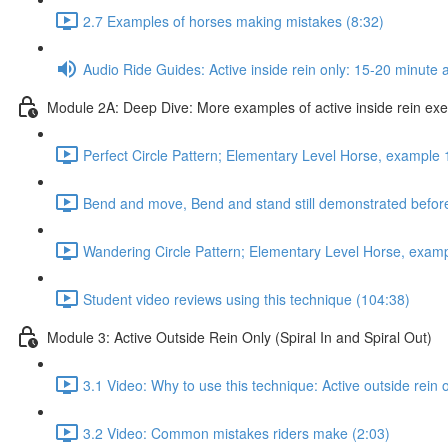
2.7 Examples of horses making mistakes (8:32)
Audio Ride Guides: Active inside rein only: 15-20 minute au
Module 2A: Deep Dive: More examples of active inside rein exerc
Perfect Circle Pattern; Elementary Level Horse, example 
Bend and move, Bend and stand still demonstrated before
Wandering Circle Pattern; Elementary Level Horse, examp
Student video reviews using this technique (104:38)
Module 3: Active Outside Rein Only (Spiral In and Spiral Out)
3.1 Video: Why to use this technique: Active outside rein 
3.2 Video: Common mistakes riders make (2:03)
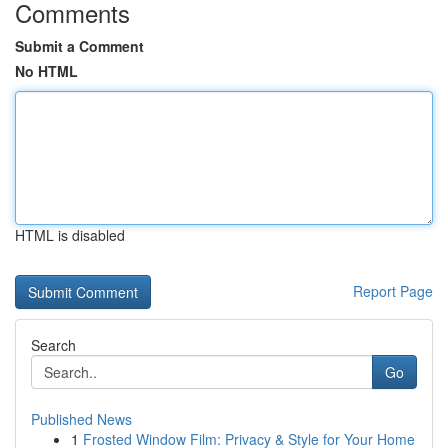
Comments
Submit a Comment
No HTML
HTML is disabled
Report Page
Search
Go
Published News
1
Frosted Window Film: Privacy & Style for Your Home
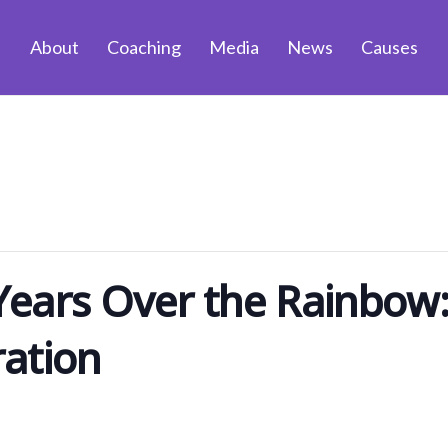
About
Coaching
Media
News
Causes
ears Over the Rainbow:
ration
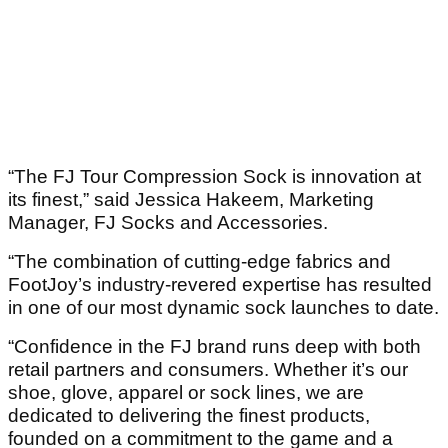
“The FJ Tour Compression Sock is innovation at
its finest,” said Jessica Hakeem, Marketing
Manager, FJ Socks and Accessories.
“The combination of cutting-edge fabrics and
FootJoy’s industry-revered expertise has resulted
in one of our most dynamic sock launches to date.
“Confidence in the FJ brand runs deep with both
retail partners and consumers. Whether it’s our
shoe, glove, apparel or sock lines, we are
dedicated to delivering the finest products,
founded on a commitment to the game and a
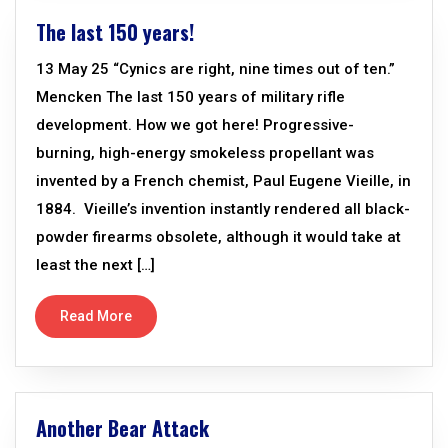
The last 150 years!
13 May 25 “Cynics are right, nine times out of ten.”
Mencken The last 150 years of military rifle
development. How we got here! Progressive-
burning, high-energy smokeless propellant was
invented by a French chemist, Paul Eugene Vieille, in
1884. Vieille’s invention instantly rendered all black-
powder firearms obsolete, although it would take at
least the next […]
Read More
Another Bear Attack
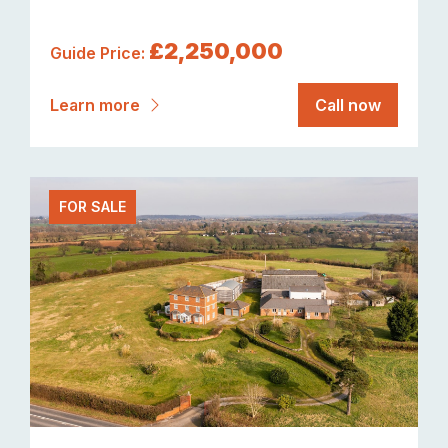
£2,250,000
Guide Price:
Learn more
Call now
FOR SALE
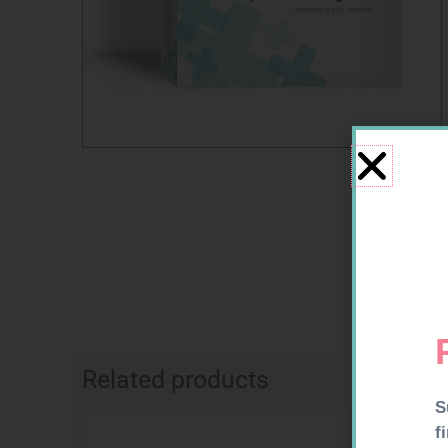
Related products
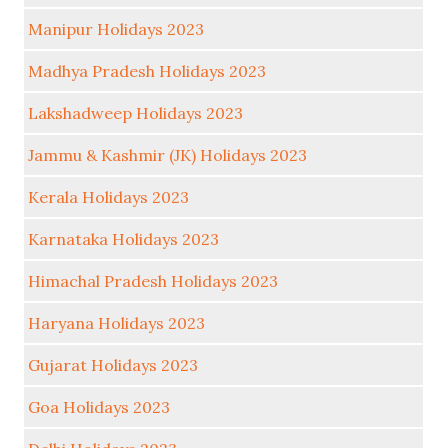
Manipur Holidays 2023
Madhya Pradesh Holidays 2023
Lakshadweep Holidays 2023
Jammu & Kashmir (JK) Holidays 2023
Kerala Holidays 2023
Karnataka Holidays 2023
Himachal Pradesh Holidays 2023
Haryana Holidays 2023
Gujarat Holidays 2023
Goa Holidays 2023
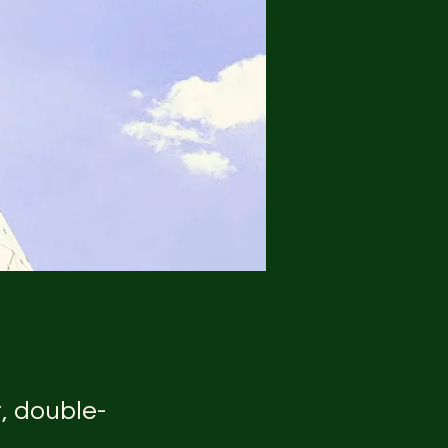
t, double-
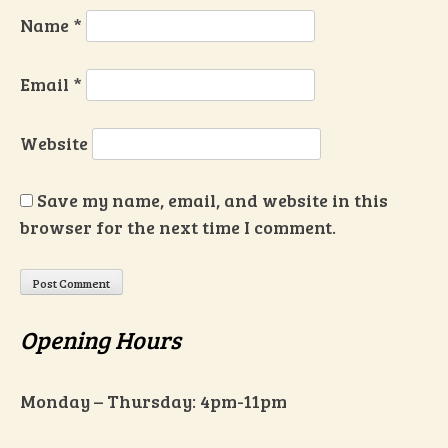
Name
*
Email
*
Website
Save my name, email, and website in this
browser for the next time I comment.
Opening Hours
Monday – Thursday: 4pm-11pm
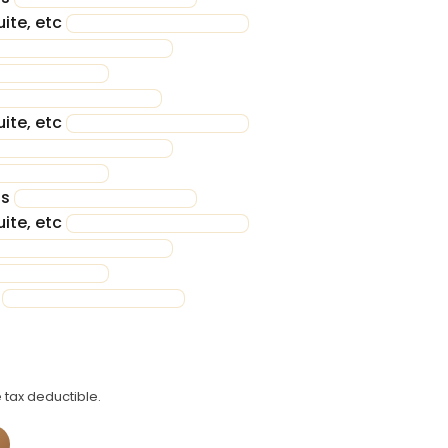
ite, etc
ite, etc
ss
ite, etc
n
 tax deductible.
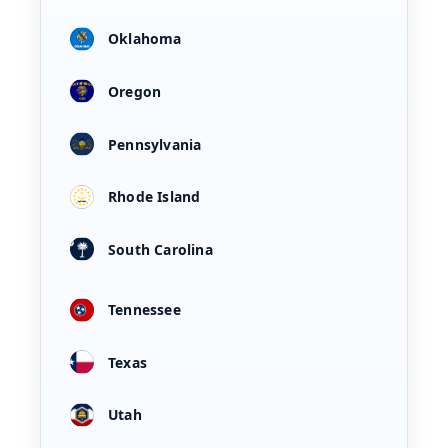
Oklahoma
Oregon
Pennsylvania
Rhode Island
South Carolina
Tennessee
Texas
Utah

══════════════════════════════

=== Problem details ===
Copy the lines from the one containing "is innovation at" through the one containing "founded on a commitment to the game and a", word for word.

=== Output of the task ===
“The FJ Tour Compression Sock is innovation at
its finest,” said Jessica Hakeem, Marketing
Manager, FJ Socks and Accessories.
“The combination of cutting-edge fabrics and
FootJoy’s industry-revered expertise has resulted
in one of our most dynamic sock launches to date.
“Confidence in the FJ brand runs deep with both
retail partners and consumers. Whether it’s our
shoe, glove, apparel or sock lines, we are
dedicated to delivering the finest products,
founded on a commitment to the game and a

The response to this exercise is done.